+++ Records

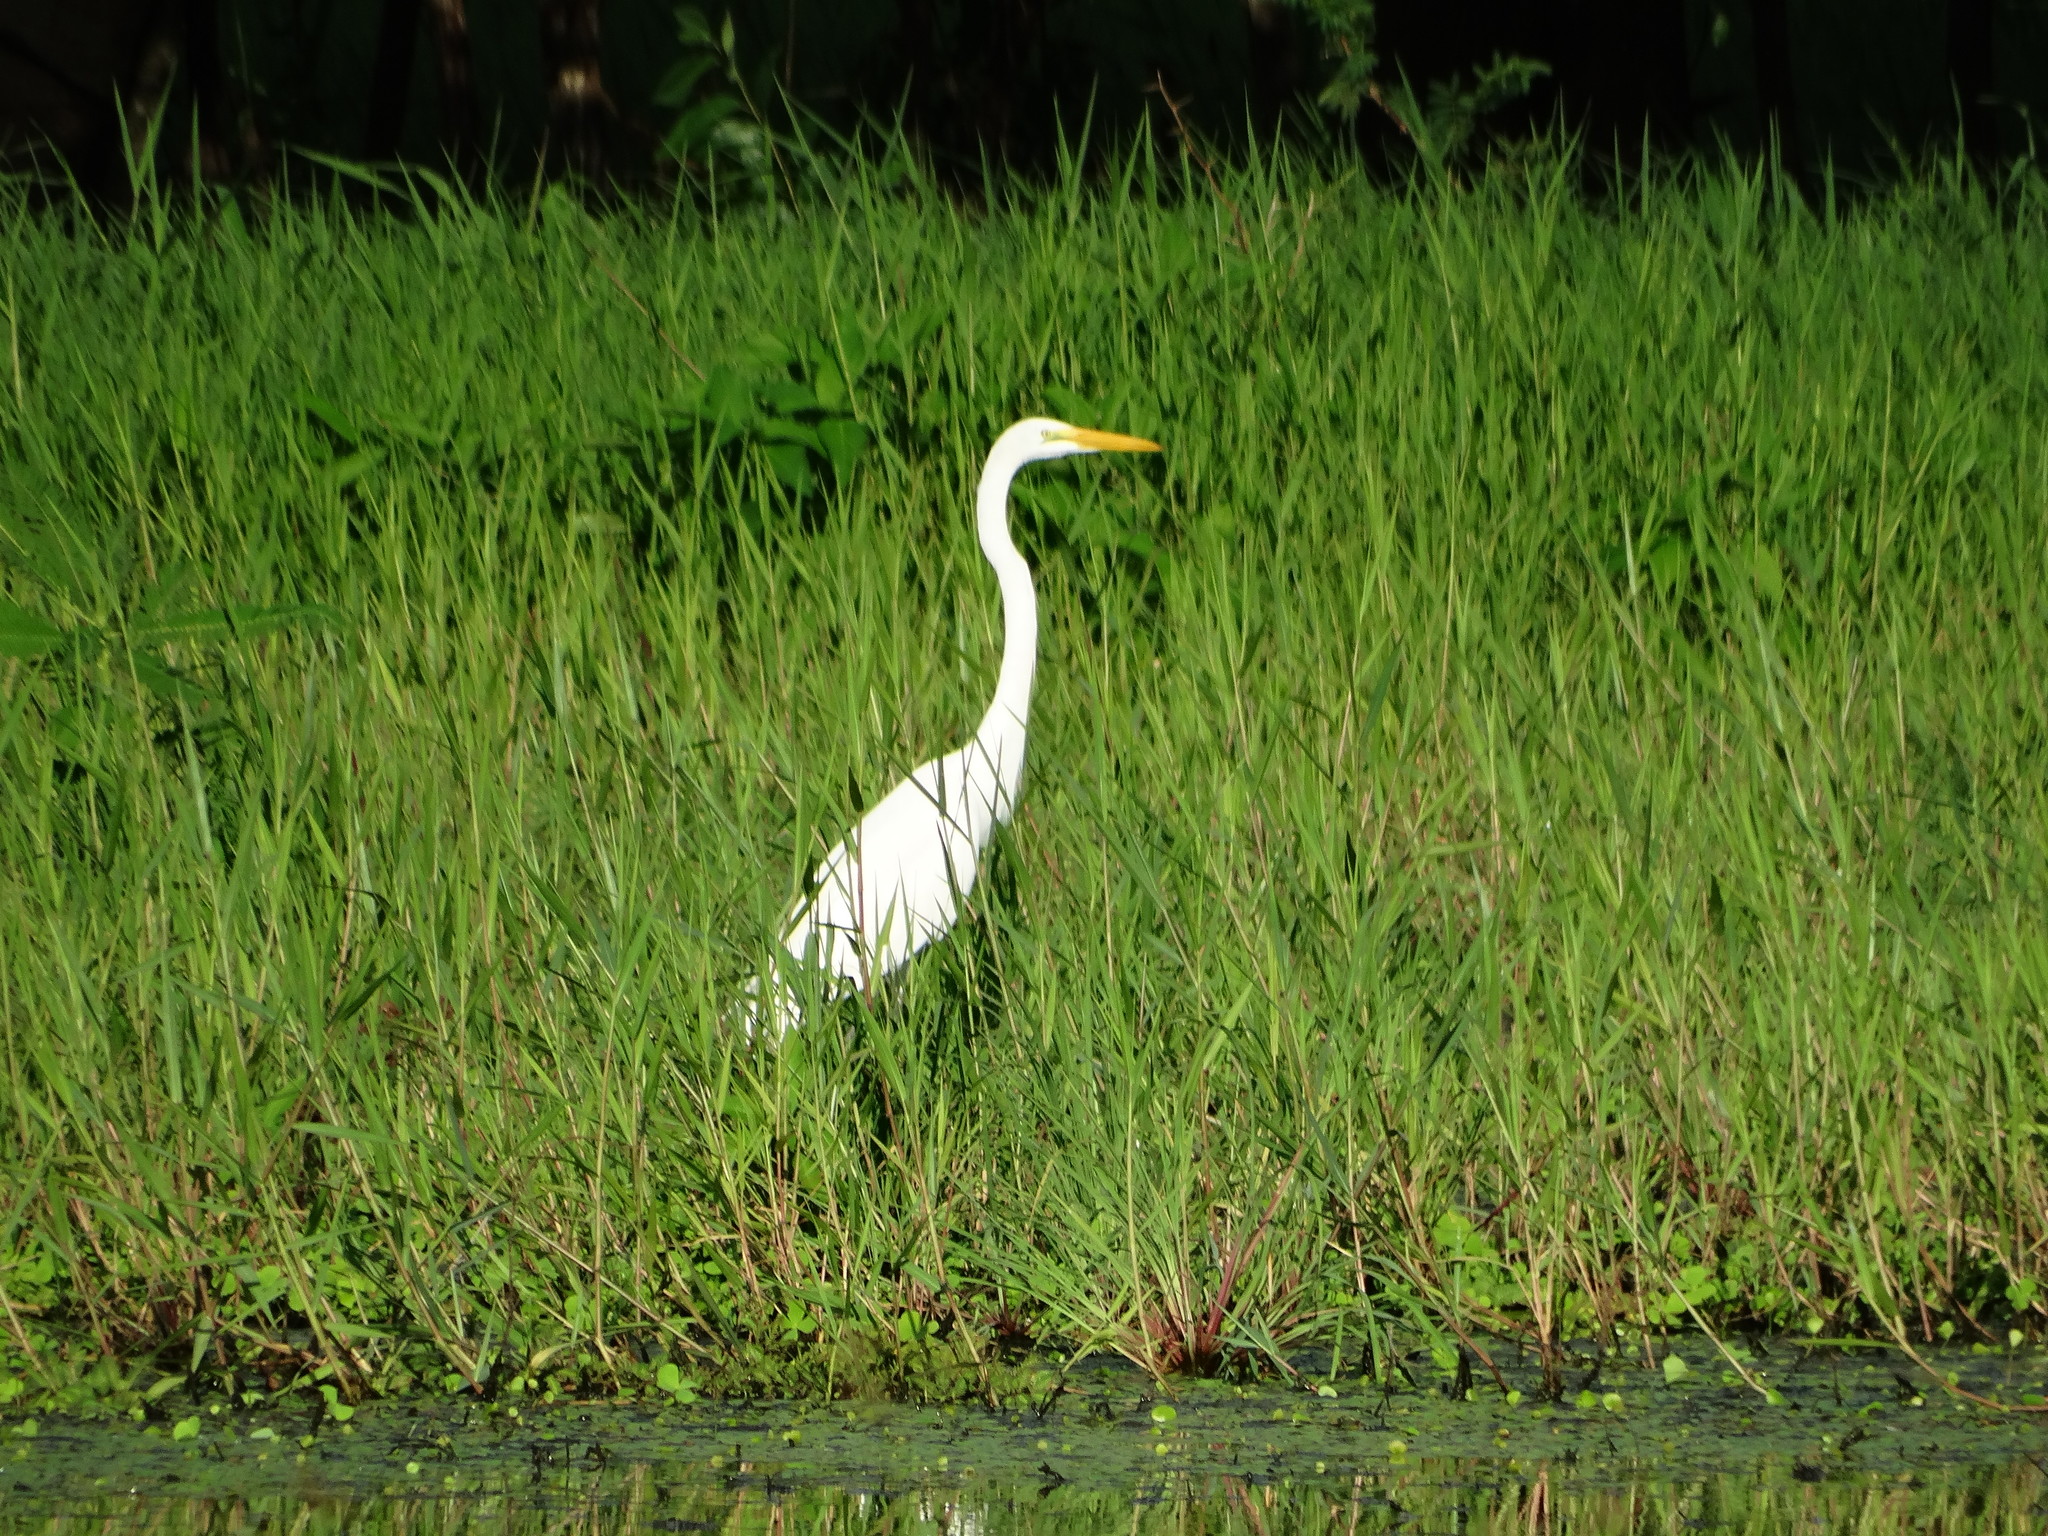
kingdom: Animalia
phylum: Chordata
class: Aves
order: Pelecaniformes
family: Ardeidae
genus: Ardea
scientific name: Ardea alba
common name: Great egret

++++++

Duplicate every text line of the listing above word for word, leaving the picture out of your answer.

kingdom: Animalia
phylum: Chordata
class: Aves
order: Pelecaniformes
family: Ardeidae
genus: Ardea
scientific name: Ardea alba
common name: Great egret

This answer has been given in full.